* The problem
Transcribe the entries that come next exactly, but not the pictures they contain.

* Input for this task
────────────────

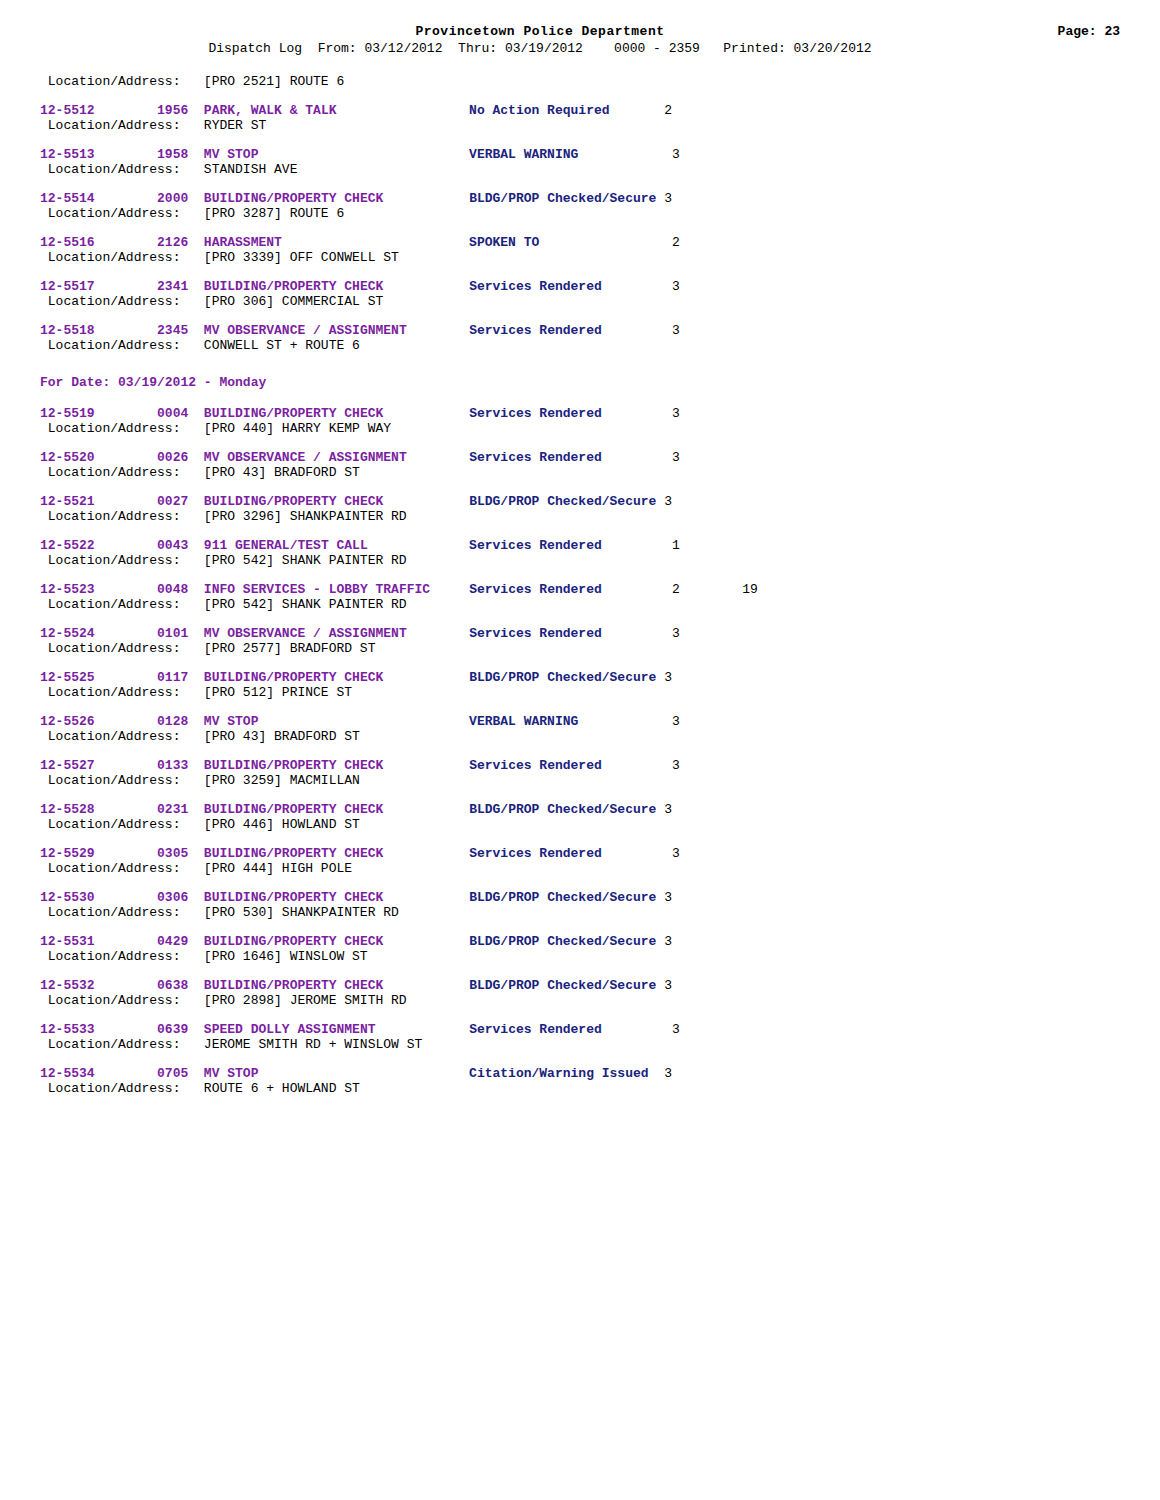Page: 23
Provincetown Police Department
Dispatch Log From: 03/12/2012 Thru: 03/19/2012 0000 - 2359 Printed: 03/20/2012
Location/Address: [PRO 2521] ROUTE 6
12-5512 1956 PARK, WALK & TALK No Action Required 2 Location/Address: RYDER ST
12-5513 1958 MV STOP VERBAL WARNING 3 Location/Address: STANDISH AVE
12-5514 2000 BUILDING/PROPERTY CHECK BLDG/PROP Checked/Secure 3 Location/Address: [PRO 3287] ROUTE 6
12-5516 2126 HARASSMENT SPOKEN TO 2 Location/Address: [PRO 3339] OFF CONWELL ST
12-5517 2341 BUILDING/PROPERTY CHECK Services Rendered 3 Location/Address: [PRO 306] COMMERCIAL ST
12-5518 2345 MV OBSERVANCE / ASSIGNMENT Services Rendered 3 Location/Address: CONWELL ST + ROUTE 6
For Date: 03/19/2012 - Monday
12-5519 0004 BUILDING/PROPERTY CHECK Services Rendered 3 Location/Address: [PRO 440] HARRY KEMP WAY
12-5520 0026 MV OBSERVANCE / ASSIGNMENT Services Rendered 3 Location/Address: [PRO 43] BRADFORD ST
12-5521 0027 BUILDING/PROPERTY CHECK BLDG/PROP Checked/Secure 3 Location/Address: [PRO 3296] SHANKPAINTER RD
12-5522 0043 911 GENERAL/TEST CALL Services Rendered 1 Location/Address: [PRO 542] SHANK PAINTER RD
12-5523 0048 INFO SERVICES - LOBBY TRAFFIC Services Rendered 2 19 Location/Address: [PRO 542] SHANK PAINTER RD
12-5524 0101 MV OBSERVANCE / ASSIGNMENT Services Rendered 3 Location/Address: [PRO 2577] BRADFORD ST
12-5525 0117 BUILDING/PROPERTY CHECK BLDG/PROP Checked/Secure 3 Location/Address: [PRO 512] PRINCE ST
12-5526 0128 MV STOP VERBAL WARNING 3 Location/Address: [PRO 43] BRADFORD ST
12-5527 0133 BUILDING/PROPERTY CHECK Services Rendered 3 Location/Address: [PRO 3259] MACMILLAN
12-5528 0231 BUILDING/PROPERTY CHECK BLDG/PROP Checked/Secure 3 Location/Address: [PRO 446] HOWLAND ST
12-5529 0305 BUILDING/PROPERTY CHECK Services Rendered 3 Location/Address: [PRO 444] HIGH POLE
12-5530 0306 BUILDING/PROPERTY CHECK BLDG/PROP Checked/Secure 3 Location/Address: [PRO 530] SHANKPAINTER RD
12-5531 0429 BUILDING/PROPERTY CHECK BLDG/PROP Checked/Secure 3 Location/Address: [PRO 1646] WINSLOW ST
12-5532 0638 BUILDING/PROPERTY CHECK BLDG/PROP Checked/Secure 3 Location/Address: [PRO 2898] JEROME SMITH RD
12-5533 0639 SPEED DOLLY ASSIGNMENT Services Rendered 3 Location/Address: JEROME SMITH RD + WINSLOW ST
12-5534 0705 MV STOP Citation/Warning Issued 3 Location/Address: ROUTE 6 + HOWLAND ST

────────────────

* Solution to this exercise
Page: 23
Provincetown Police Department
Dispatch Log From: 03/12/2012 Thru: 03/19/2012 0000 - 2359 Printed: 03/20/2012
Location/Address: [PRO 2521] ROUTE 6
12-5512 1956 PARK, WALK & TALK No Action Required 2 Location/Address: RYDER ST
12-5513 1958 MV STOP VERBAL WARNING 3 Location/Address: STANDISH AVE
12-5514 2000 BUILDING/PROPERTY CHECK BLDG/PROP Checked/Secure 3 Location/Address: [PRO 3287] ROUTE 6
12-5516 2126 HARASSMENT SPOKEN TO 2 Location/Address: [PRO 3339] OFF CONWELL ST
12-5517 2341 BUILDING/PROPERTY CHECK Services Rendered 3 Location/Address: [PRO 306] COMMERCIAL ST
12-5518 2345 MV OBSERVANCE / ASSIGNMENT Services Rendered 3 Location/Address: CONWELL ST + ROUTE 6
For Date: 03/19/2012 - Monday
12-5519 0004 BUILDING/PROPERTY CHECK Services Rendered 3 Location/Address: [PRO 440] HARRY KEMP WAY
12-5520 0026 MV OBSERVANCE / ASSIGNMENT Services Rendered 3 Location/Address: [PRO 43] BRADFORD ST
12-5521 0027 BUILDING/PROPERTY CHECK BLDG/PROP Checked/Secure 3 Location/Address: [PRO 3296] SHANKPAINTER RD
12-5522 0043 911 GENERAL/TEST CALL Services Rendered 1 Location/Address: [PRO 542] SHANK PAINTER RD
12-5523 0048 INFO SERVICES - LOBBY TRAFFIC Services Rendered 2 19 Location/Address: [PRO 542] SHANK PAINTER RD
12-5524 0101 MV OBSERVANCE / ASSIGNMENT Services Rendered 3 Location/Address: [PRO 2577] BRADFORD ST
12-5525 0117 BUILDING/PROPERTY CHECK BLDG/PROP Checked/Secure 3 Location/Address: [PRO 512] PRINCE ST
12-5526 0128 MV STOP VERBAL WARNING 3 Location/Address: [PRO 43] BRADFORD ST
12-5527 0133 BUILDING/PROPERTY CHECK Services Rendered 3 Location/Address: [PRO 3259] MACMILLAN
12-5528 0231 BUILDING/PROPERTY CHECK BLDG/PROP Checked/Secure 3 Location/Address: [PRO 446] HOWLAND ST
12-5529 0305 BUILDING/PROPERTY CHECK Services Rendered 3 Location/Address: [PRO 444] HIGH POLE
12-5530 0306 BUILDING/PROPERTY CHECK BLDG/PROP Checked/Secure 3 Location/Address: [PRO 530] SHANKPAINTER RD
12-5531 0429 BUILDING/PROPERTY CHECK BLDG/PROP Checked/Secure 3 Location/Address: [PRO 1646] WINSLOW ST
12-5532 0638 BUILDING/PROPERTY CHECK BLDG/PROP Checked/Secure 3 Location/Address: [PRO 2898] JEROME SMITH RD
12-5533 0639 SPEED DOLLY ASSIGNMENT Services Rendered 3 Location/Address: JEROME SMITH RD + WINSLOW ST
12-5534 0705 MV STOP Citation/Warning Issued 3 Location/Address: ROUTE 6 + HOWLAND ST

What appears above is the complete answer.